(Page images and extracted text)

******

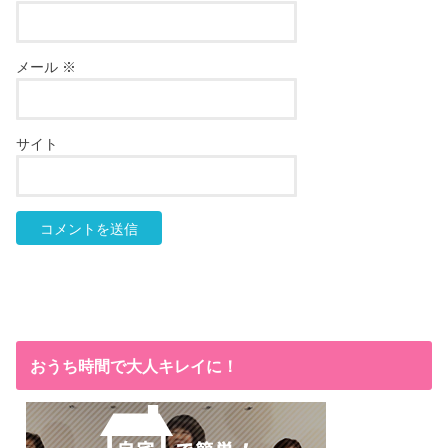
メール
※
サイト
おうち時間で大人キレイに！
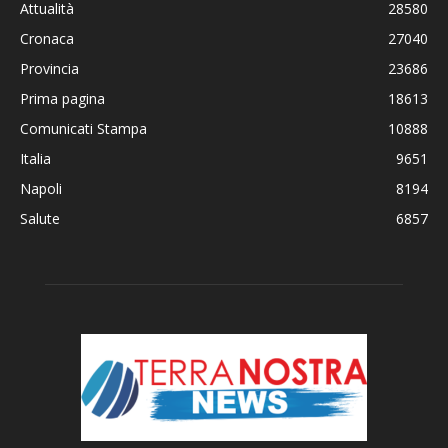
Attualità
28580
Cronaca
27040
Provincia
23686
Prima pagina
18613
Comunicati Stampa
10888
Italia
9651
Napoli
8194
Salute
6857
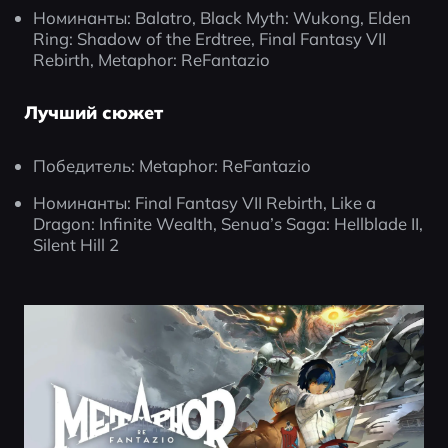
Номинанты: Balatro, Black Myth: Wukong, Elden 
Ring: Shadow of the Erdtree, Final Fantasy VII 
Rebirth, Metaphor: ReFantazio
Лучший сюжет
Победитель: Metaphor: ReFantazio
Номинанты: Final Fantasy VII Rebirth, Like a 
Dragon: Infinite Wealth, Senua’s Saga: Hellblade II, 
Silent Hill 2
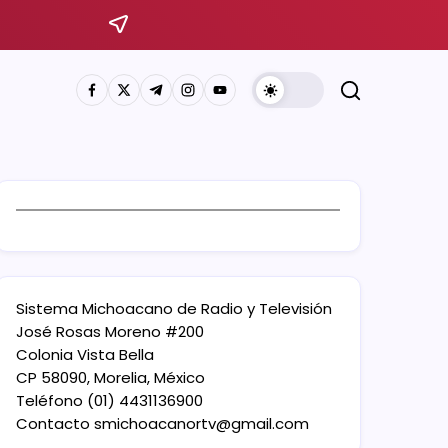
Sistema Michoacano de Radio y Televisión
José Rosas Moreno #200
Colonia Vista Bella
CP 58090, Morelia, México
Teléfono (01) 4431136900
Contacto
smichoacanortv@gmail.com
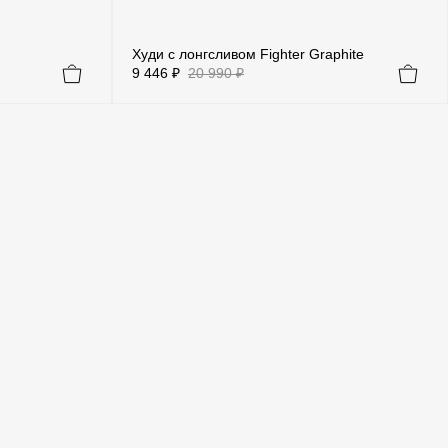
Худи с лонгсливом Fighter Graphite
9 446 ₽
20 990 ₽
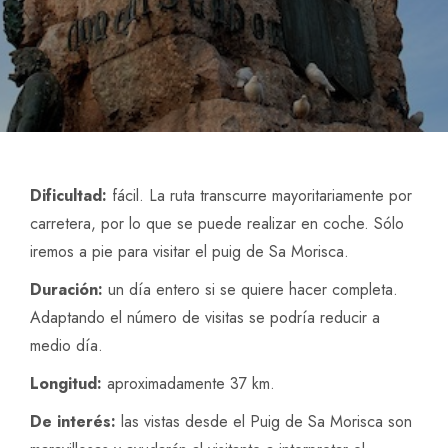
Dificultad:
fácil. La ruta transcurre mayoritariamente por
carretera, por lo que se puede realizar en coche. Sólo
iremos a pie para visitar el puig de Sa Morisca.
Duración:
un día entero si se quiere hacer completa.
Adaptando el número de visitas se podría reducir a
medio día.
Longitud:
aproximadamente 37 km.
De interés:
las vistas desde el Puig de Sa Morisca son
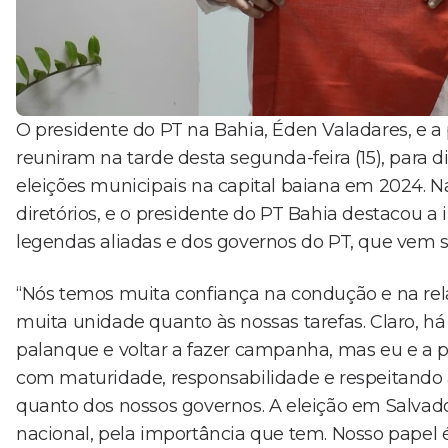
O presidente do PT na Bahia, Éden Valadares, e 
reuniram na tarde desta segunda-feira (15), para di
eleições municipais na capital baiana em 2024. N
diretórios, e o presidente do PT Bahia destacou a
legendas aliadas e dos governos do PT, que vem
“Nós temos muita confiança na condução e na rel
muita unidade quanto às nossas tarefas. Claro, h
palanque e voltar a fazer campanha, mas eu e a
com maturidade, responsabilidade e respeitando a
quanto dos nossos governos. A eleição em Salva
nacional, pela importância que tem. Nosso papel é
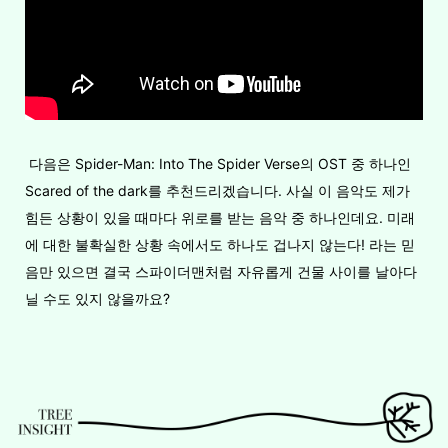
다음은 Spider-Man: Into The Spider Verse의 OST 중 하나인
Scared of the dark를 추천드리겠습니다. 사실 이 음악도 제가
힘든 상황이 있을 때마다 위로를 받는 음악 중 하나인데요. 미래
에 대한 불확실한 상황 속에서도 하나도 겁나지 않는다! 라는 믿
음만 있으면 결국 스파이더맨처럼 자유롭게 건물 사이를 날아다
닐 수도 있지 않을까요?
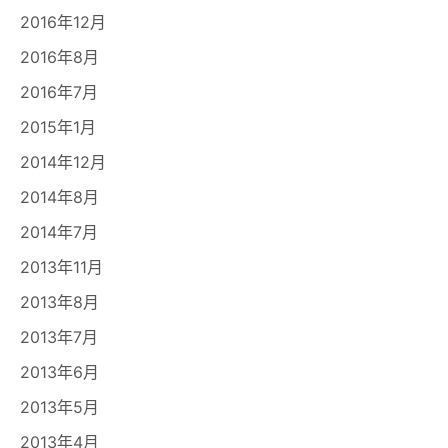
2016年12月
2016年8月
2016年7月
2015年1月
2014年12月
2014年8月
2014年7月
2013年11月
2013年8月
2013年7月
2013年6月
2013年5月
2013年4月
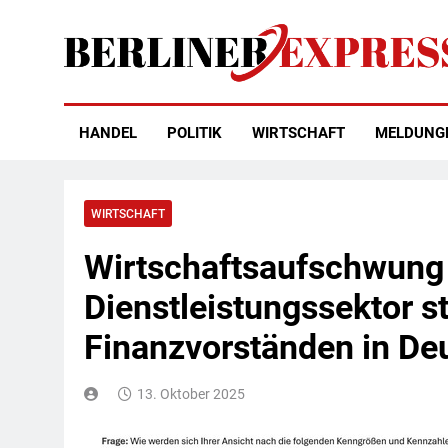
Skip
to
content
Berliner Express
HANDEL
POLITIK
WIRTSCHAFT
MELDUNG
WIRTSCHAFT
Wirtschaftsaufschwung l
Dienstleistungssektor s
Finanzvorständen in De
13. Oktober 2025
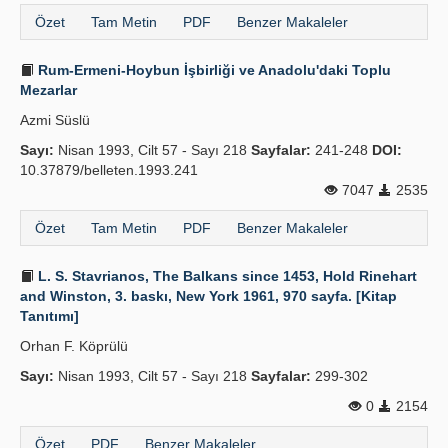
Özet
Tam Metin
PDF
Benzer Makaleler
Rum-Ermeni-Hoybun İşbirliği ve Anadolu'daki Toplu
Mezarlar
Azmi Süslü
Sayı:
Nisan 1993, Cilt 57 - Sayı 218
Sayfalar:
241-248
DOI:
10.37879/belleten.1993.241
7047
2535
Özet
Tam Metin
PDF
Benzer Makaleler
L. S. Stavrianos, The Balkans since 1453, Hold Rinehart
and Winston, 3. baskı, New York 1961, 970 sayfa. [Kitap
Tanıtımı]
Orhan F. Köprülü
Sayı:
Nisan 1993, Cilt 57 - Sayı 218
Sayfalar:
299-302
0
2154
Özet
PDF
Benzer Makaleler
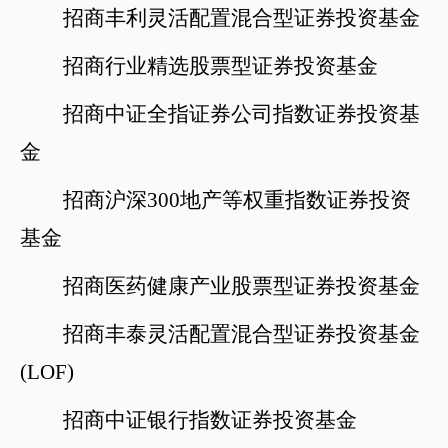
招商丰利灵活配置混合型证券投资基金
招商行业精选股票型证券投资基金
招商中证全指证券公司指数证券投资基
金
招商沪深
300地产等权重指数证券投资
基金
招商医药健康产业股票型证券投资基金
招商丰泰灵活配置混合型证券投资基金
(LOF)
招商中证银行指数证券投资基金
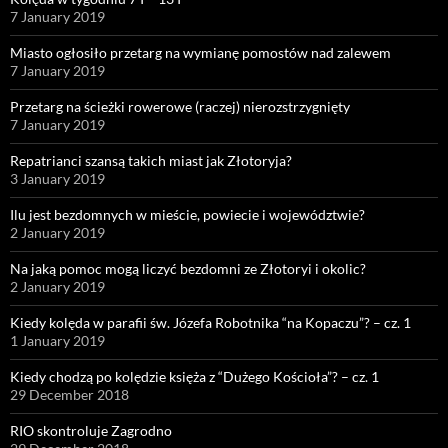
7 January 2019
Miasto ogłosiło przetarg na wymianę pomostów nad zalewem
7 January 2019
Przetarg na ścieżki rowerowe (raczej) nierozstrzygnięty
7 January 2019
Repatrianci szansą takich miast jak Złotoryja?
3 January 2019
Ilu jest bezdomnych w mieście, powiecie i województwie?
2 January 2019
Na jaką pomoc mogą liczyć bezdomni ze Złotoryi i okolic?
2 January 2019
Kiedy kolęda w parafii św. Józefa Robotnika “na Kopaczu”? – cz. 1
1 January 2019
Kiedy chodzą po kolędzie księża z “Dużego Kościoła”? – cz. 1
29 December 2018
RIO skontroluje Zagrodno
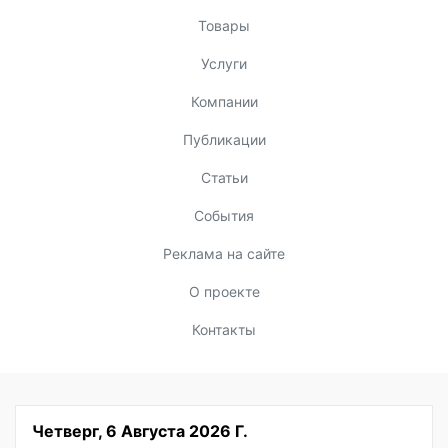
Товары
Услуги
Компании
Публикации
Статьи
События
Реклама на сайте
О проекте
Контакты
Четверг, 6 Августа 2026 Г.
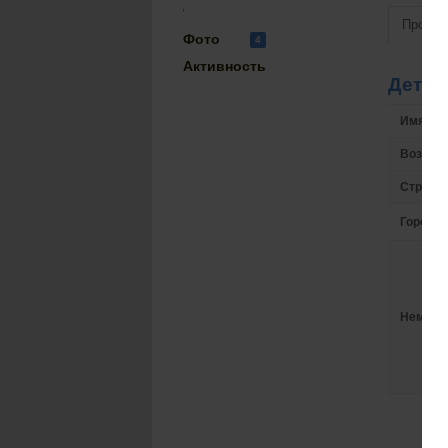
,
Просмо
Фото
4
Активность
Детал
Имя на 
Возрас
Страна
Город
Немного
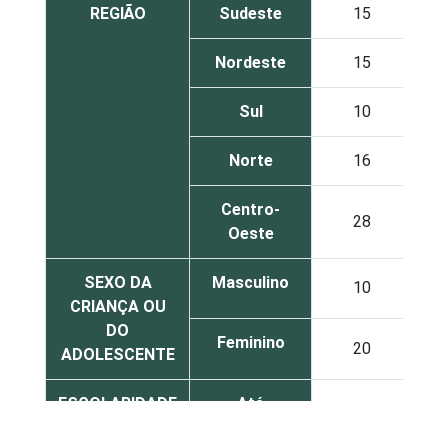
REGIÃO
Sudeste
15
Nordeste
15
Sul
10
Norte
16
Centro-
28
Oeste
SEXO DA
Masculino
10
CRIANÇA OU
DO
Feminino
20
ADOLESCENTE
ESCOLARIDADE
Até
DOS PAIS OU
Fundamental
14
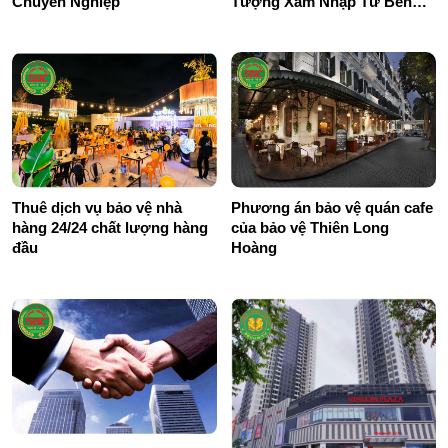
Chuyên Nghiệp
Tượng Xâm Nhập Từ Bên
Ngoài
Thuê dịch vụ bảo vệ nhà
Phương án bảo vệ quán cafe
hàng 24/24 chất lượng hàng
của bảo vệ Thiên Long
đầu
Hoàng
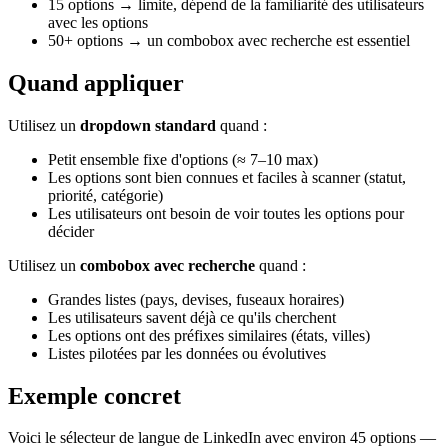
15 options → limite, dépend de la familiarité des utilisateurs
avec les options
50+ options → un combobox avec recherche est essentiel
Quand appliquer
Utilisez un
dropdown standard
quand :
Petit ensemble fixe d'options (≈ 7–10 max)
Les options sont bien connues et faciles à scanner (statut,
priorité, catégorie)
Les utilisateurs ont besoin de voir toutes les options pour
décider
Utilisez un
combobox avec recherche
quand :
Grandes listes (pays, devises, fuseaux horaires)
Les utilisateurs savent déjà ce qu'ils cherchent
Les options ont des préfixes similaires (états, villes)
Listes pilotées par les données ou évolutives
Exemple concret
Voici le sélecteur de langue de LinkedIn avec environ 45 options —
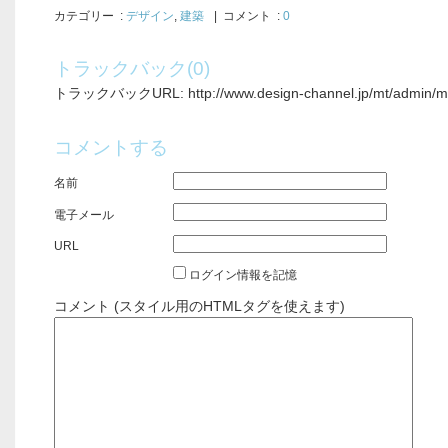
カテゴリー
:
デザイン
,
建築
| コメント :
0
トラックバック(0)
トラックバックURL: http://www.design-channel.jp/mt/admin/mt-
コメントする
名前
電子メール
URL
ログイン情報を記憶
コメント (スタイル用のHTMLタグを使えます)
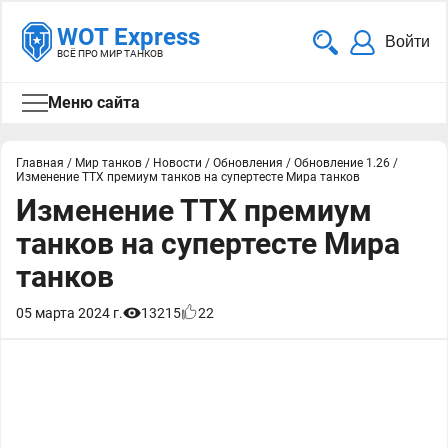
WOT Express
Войти
ВСЁ ПРО МИР ТАНКОВ
Меню сайта
Главная
/
Мир танков
/
Новости
/
Обновления
/
Обновление 1.26
/
Изменение ТТХ премиум танков на супертесте Мира танков
Изменение ТТХ премиум
танков на супертесте Мира
танков
05 марта 2024 г.
13215
22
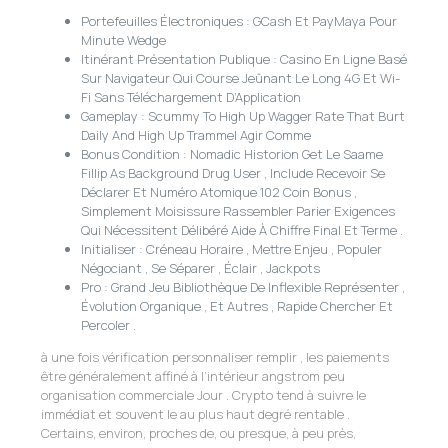
Portefeuilles Électroniques : GCash Et PayMaya Pour
Minute Wedge
Itinérant Présentation Publique : Casino En Ligne Basé
Sur Navigateur Qui Course Jeûnant Le Long 4G Et Wi-
Fi Sans Téléchargement D’Application
Gameplay : Scummy To High Up Wagger Rate That Burt
Daily And High Up Trammel Agir Comme
Bonus Condition : Nomadic Historion Get Le Saame
Fillip As Background Drug User , Include Recevoir Se
Déclarer Et Numéro Atomique 102 Coin Bonus ,
Simplement Moisissure Rassembler Parier Exigences
Qui Nécessitent Délibéré Aide À Chiffre Final Et Terme .
Initialiser : Créneau Horaire , Mettre Enjeu , Populer
Négociant , Se Séparer , Éclair , Jackpots
Pro : Grand Jeu Bibliothèque De Inflexible Représenter ,
Évolution Organique , Et Autres , Rapide Chercher Et
Percoler .
à une fois vérification personnaliser remplir , les paiements
être généralement affiné à l’intérieur angstrom peu
organisation commerciale Jour . Crypto tend à suivre le
immédiat et souvent le au plus haut degré rentable .
Certains, environ, proches de, ou presque, à peu près,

******

__EXERCISE__
From the entries above, list each line with "Metaphor" in it.

__SOLUTION TO THE EXERCISE__
Rebirth, Metaphor: ReFantazio
Победитель: Metaphor: ReFantazio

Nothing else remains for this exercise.